Wargaming this weekend - some quick pictures and notes

Hello all!

 First, I would like to apologize for not taking any pictures or a video of the actual battles, we all thought of it halfway through the games and it seemed too late to really start. I did however take some pictures, and I'll be happy to share those!

First off:

My own Eldar Guardian Defenders, backed by a Farseer on foot and Warlock. I went with an unusual color scheme, mostly because I have a terrible love of metallics, and I found the Bleached Bone/Black of classic Ulthwe somewhat uninteresting. I used a basecoat of black, followed by a drybrush of Tin Bitz (which is fantastic, not too ostentatious, but also not a flat color) followed by a matte sealer spray, to dull the colors a little bit. Some further highlighting with the original color and gloss varnish for the spirit stones brings out the details nicely.

They not 'Eavy Metal quality by far, but they look great on the table and even stand up to a little scrutiny. That piece of terrain they're on is part of the Halo "Micro Ops/High Ground" terrain set. There are three pieces, each one is about $10-15 US on Amazon.com, and they come painted just like that. For less than $50 you can have a decent 3-piece terrain set for small games.

The gold helmets are an army-wide theme, I chose to build an army that represents the hope of the Eldar - mostly Ulthwe seers, but you may notice the symbols of all of the Craftworlds represented in places. I like the whole idea of Ynnead, the God of the Dead, being given life by the dedication of Craftworld Eldar. So, my army is a combination of forces from all of the Craftworlds on the beginning of a final crusade against Chaos, that will culminate in (possibly) the birth of Ynnead, the death of the Eldar as they are now, but the ultimate end of the Great Enemy, Slaanesh, as well.
The gold I chose because it's distinctive, joins the wildly different colored units together, and it's easy to paint. It's meant to symbolize the hope they're choosing to believe in in beginning their mission to wake Ynnead.
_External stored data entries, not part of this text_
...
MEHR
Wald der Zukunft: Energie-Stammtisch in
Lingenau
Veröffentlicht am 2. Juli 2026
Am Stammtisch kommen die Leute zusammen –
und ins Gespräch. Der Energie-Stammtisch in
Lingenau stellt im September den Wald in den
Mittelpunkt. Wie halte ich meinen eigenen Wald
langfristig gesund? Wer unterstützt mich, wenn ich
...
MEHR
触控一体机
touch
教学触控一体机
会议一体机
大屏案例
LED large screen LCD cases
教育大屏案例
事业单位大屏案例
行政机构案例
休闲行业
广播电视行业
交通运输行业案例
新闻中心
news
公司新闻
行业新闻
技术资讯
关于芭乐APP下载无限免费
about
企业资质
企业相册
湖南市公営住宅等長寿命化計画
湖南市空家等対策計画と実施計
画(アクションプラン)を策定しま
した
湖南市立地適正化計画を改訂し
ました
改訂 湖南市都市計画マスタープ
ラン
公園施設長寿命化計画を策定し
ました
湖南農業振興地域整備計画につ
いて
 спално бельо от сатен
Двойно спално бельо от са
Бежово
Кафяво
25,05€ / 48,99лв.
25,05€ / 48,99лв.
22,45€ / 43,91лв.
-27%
These bad boys were champions of the day, a half-painted squad of Tau Fire Warriors hiding behind some less-than-half-painted terrain. These little guys dish out ludicrous amounts of pain for a 9 pt model, especially with support from Markerlights, Cadre Fireblades, and Ethereals.
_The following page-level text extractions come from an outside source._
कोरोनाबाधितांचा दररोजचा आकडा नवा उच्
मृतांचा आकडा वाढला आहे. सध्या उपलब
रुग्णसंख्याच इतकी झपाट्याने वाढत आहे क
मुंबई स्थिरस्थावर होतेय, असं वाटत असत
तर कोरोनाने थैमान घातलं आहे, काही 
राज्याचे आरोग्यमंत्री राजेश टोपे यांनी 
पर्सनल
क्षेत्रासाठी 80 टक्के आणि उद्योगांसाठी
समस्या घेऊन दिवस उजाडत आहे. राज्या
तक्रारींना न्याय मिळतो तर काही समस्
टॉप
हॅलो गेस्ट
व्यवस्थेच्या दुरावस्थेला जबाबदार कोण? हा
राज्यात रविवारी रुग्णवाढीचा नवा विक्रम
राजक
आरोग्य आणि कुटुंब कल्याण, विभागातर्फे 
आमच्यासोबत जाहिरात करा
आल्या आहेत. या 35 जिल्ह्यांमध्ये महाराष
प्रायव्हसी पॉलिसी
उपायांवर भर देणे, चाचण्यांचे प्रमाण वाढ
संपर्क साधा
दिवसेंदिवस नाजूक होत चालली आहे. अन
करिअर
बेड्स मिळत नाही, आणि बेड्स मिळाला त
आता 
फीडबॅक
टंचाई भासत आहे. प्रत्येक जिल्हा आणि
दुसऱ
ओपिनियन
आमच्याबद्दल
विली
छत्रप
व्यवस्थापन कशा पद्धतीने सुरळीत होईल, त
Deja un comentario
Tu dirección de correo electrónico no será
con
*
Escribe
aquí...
But! Zooming over the horizon, hoping to tackle the Tau support lines:

My Eldar Windrider Jetbikes are stars of my army, they're an early paint job with no basing. Still, they look very intimidating on the field.
The Crimson Hunter in the photo is a model I tell myself I'll use every single game and still haven't. I'm torn about it, it's a lot of points for an AV 10 model, even if it is a Flyer. But then, it's also a huge pile of BS 5 anti-tank weapons (as the Exarch at least, which is how I prefer to build it).
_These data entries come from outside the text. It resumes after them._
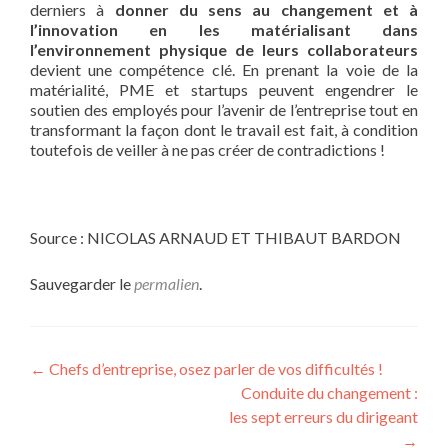
derniers à
donner du sens au changement et à
l’innovation en les matérialisant dans
l’environnement physique de leurs collaborateurs
devient une compétence clé. En prenant la voie de la
matérialité, PME et startups peuvent engendrer le
soutien des employés pour l’avenir de l’entreprise tout en
transformant la façon dont le travail est fait, à condition
toutefois de veiller à ne pas créer de contradictions !
Source : NICOLAS ARNAUD ET THIBAUT BARDON
Sauvegarder le
permalien
.
Navigation
←
Chefs d’entreprise, osez parler de vos difficultés !
Conduite du changement :
de
les sept erreurs du dirigeant
l’article
→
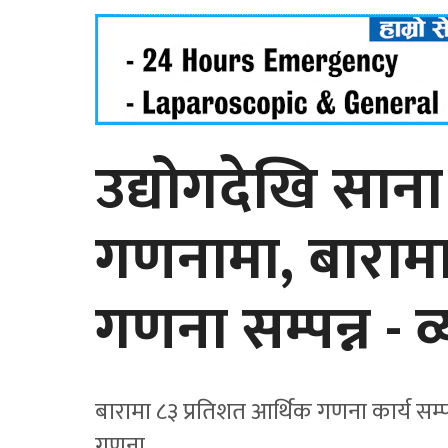
उद्योगदेखि सान
गणनामा, बारामा
गणना सम्पन्न - 
बारामा ८३ प्रतिशत आर्थिक गणना कार्य सम्प
गणना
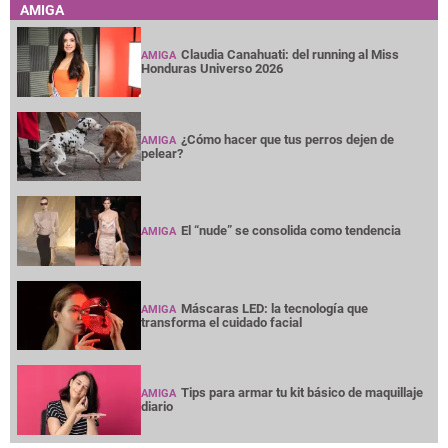
AMIGA
Claudia Canahuati: del running al Miss
AMIGA
Honduras Universo 2026
¿Cómo hacer que tus perros dejen de
AMIGA
pelear?
El “nude” se consolida como tendencia
AMIGA
Máscaras LED: la tecnología que
AMIGA
transforma el cuidado facial
Tips para armar tu kit básico de maquillaje
AMIGA
diario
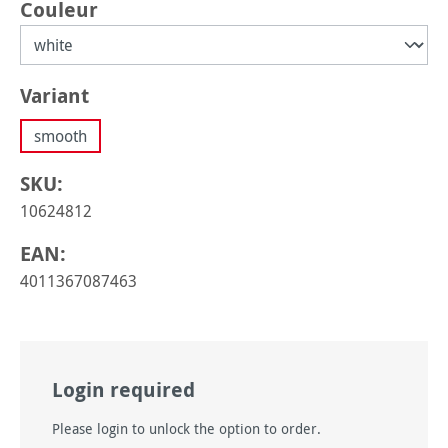
Sélectionnez
Couleur
Sélectionnez
Variant
smooth
SKU:
10624812
EAN:
4011367087463
Login required
Please login to unlock the option to order.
The paint job and modeling on that Flyer is an experiment, I liked parts of both the Eldar Hemlock Wraithfighter and the Crimson Hunter. It may not show in the picture, but I chose to use the large rune and jagged ridge line of the Hemlock (I really didn't like the cockpit-fins) and kept the rear fins of the Crimson Hunter. Since I'm sticking with the darker colors of Ulthwe, I decided to give it just an intimidating-looking red wash along its front edges.


My friend's Tau Broadsides/Crisis Suits. Although they're not painted, I like the models in this shot. The dynamic flying backward/shooting forward Crisis Suits is exactly how they're played in the games I've seen, and that vantage point is hilariously tiny for the massive Broadsides.

I've always been afraid of Broadsides and their massive firepower, but in this game they were up against a Salamanders Ironclad Dreadnought. Not only did it nearly waltz right up to them, but they weren't even the ones to finally bring it down. A small reminder that despite how good S8 sounds and how much squishier tanks now are, AV 13 is still no joke in the game.